Now the practice is much more commonplace. And inviting the right crowd can pay dividends. One of her guests purchased three units at a party she held for a Forest Hill condominium development, she said.
“At that level, everyone sort of knows everyone else, so they see who their neighbors are,” said Levy.
For developer Hewitt, that’s the hope, as he opens his doors to the select few.
It didn’t help that when he first started to develop the project, the financial crisis of 2008 hit hard, tanking the luxury market.
“It had a huge impact. Everyone was uncertain. I was uncertain,” said Hewitt, who is no stranger to the world of luxury real estate.
The builder was the former head of development for Emaar properties, the giant real estate corporation behind the Burj Dubai, (now called Burj Khalifa), which surpassed the height of the CN Tower when it opened this year.
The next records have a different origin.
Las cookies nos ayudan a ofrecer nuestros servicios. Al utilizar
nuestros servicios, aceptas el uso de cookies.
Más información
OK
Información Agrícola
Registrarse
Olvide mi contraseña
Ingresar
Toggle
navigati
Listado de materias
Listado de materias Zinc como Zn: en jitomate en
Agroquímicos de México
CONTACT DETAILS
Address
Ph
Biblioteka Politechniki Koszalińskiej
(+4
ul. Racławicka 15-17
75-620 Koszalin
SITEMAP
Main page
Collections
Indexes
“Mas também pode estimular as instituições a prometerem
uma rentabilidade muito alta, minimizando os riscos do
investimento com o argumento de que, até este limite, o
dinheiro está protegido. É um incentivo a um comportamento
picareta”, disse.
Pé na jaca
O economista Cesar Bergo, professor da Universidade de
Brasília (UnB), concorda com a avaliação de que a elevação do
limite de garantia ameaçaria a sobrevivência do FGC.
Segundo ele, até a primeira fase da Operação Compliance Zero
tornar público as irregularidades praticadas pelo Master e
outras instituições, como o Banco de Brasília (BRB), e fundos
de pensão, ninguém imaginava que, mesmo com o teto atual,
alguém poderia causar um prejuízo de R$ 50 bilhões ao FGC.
But it turns out – no surprise – unlike the hot (and now cold) money of the Middle East, Canadian buyers tend to be a cautious lot.
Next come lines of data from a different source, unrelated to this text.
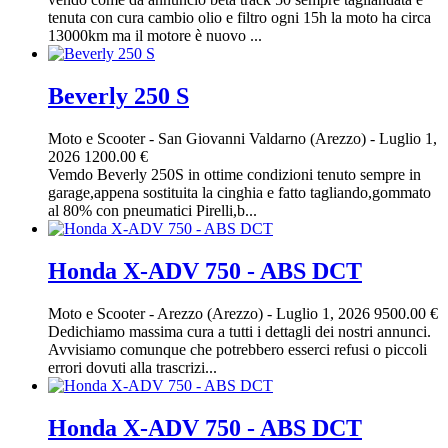
tenuta con cura cambio olio e filtro ogni 15h la moto ha circa
13000km ma il motore è nuovo ...
Beverly 250 S
Moto e Scooter
-
San Giovanni Valdarno (Arezzo)
-
Luglio 1,
2026
1200.00 €
Vemdo Beverly 250S in ottime condizioni tenuto sempre in
garage,appena sostituita la cinghia e fatto tagliando,gommato
al 80% con pneumatici Pirelli,b...
Honda X-ADV 750 - ABS DCT
Moto e Scooter
-
Arezzo (Arezzo)
-
Luglio 1, 2026
9500.00 €
Dedichiamo massima cura a tutti i dettagli dei nostri annunci.
Avvisiamo comunque che potrebbero esserci refusi o piccoli
errori dovuti alla trascrizi...
Honda X-ADV 750 - ABS DCT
“They see this very much as an investment as well as a home,” said Hewitt.
The property was the former home of Mattamy Homes owner Peter Gilgan and is considered the finest stretch of waterfront in the city.
Gilgan paid $7.2 million for the land in 1992 and pumped an estimated $20 million in the property, launching Oakville as the gold coast of the GTA.
Hewitt hopes he has struck gold again: The area has produced some stunning returns over the years. The land was originally purchased in 1907 by Toronto jeweler James Ryrie, partner to Henry Birks for a mere $206.
One good sign for Hewitt is that so far the market seems to have bounced back. Edgemere recently picked up five awards, including the low-rise project of the year honors at the Building Industry and Land Development annual banquet. The prize is considered the Oscar of the development industry.
Meanwhile, sales of homes priced $1.5 million and above hit 269 units, up 263% from last year and the highest on record for a first quarter. That figure is also up 71% from the peak of the market in 2008.
The problem is, once you get into the $3 million and up range, where Hewitt is targeting, there are far fewer buyers. But then Hewitt just needs 24 more candidates out of the select 100 who have shown up tonight. And they seem receptive.
Many in the audience are engrossed with art collector Art Prakash, who is regaling them with tales of his $2 million record purchase of a Tom Thomson painting.
“By what you love. Canadian art is still affordable globally,” advises Prakash.
Prakash isn’t shilling condos. But the subtext is there. Windswept images of Precambrian rock are never out of vogue. Especially when they are framed by a stylish condominium on the lake.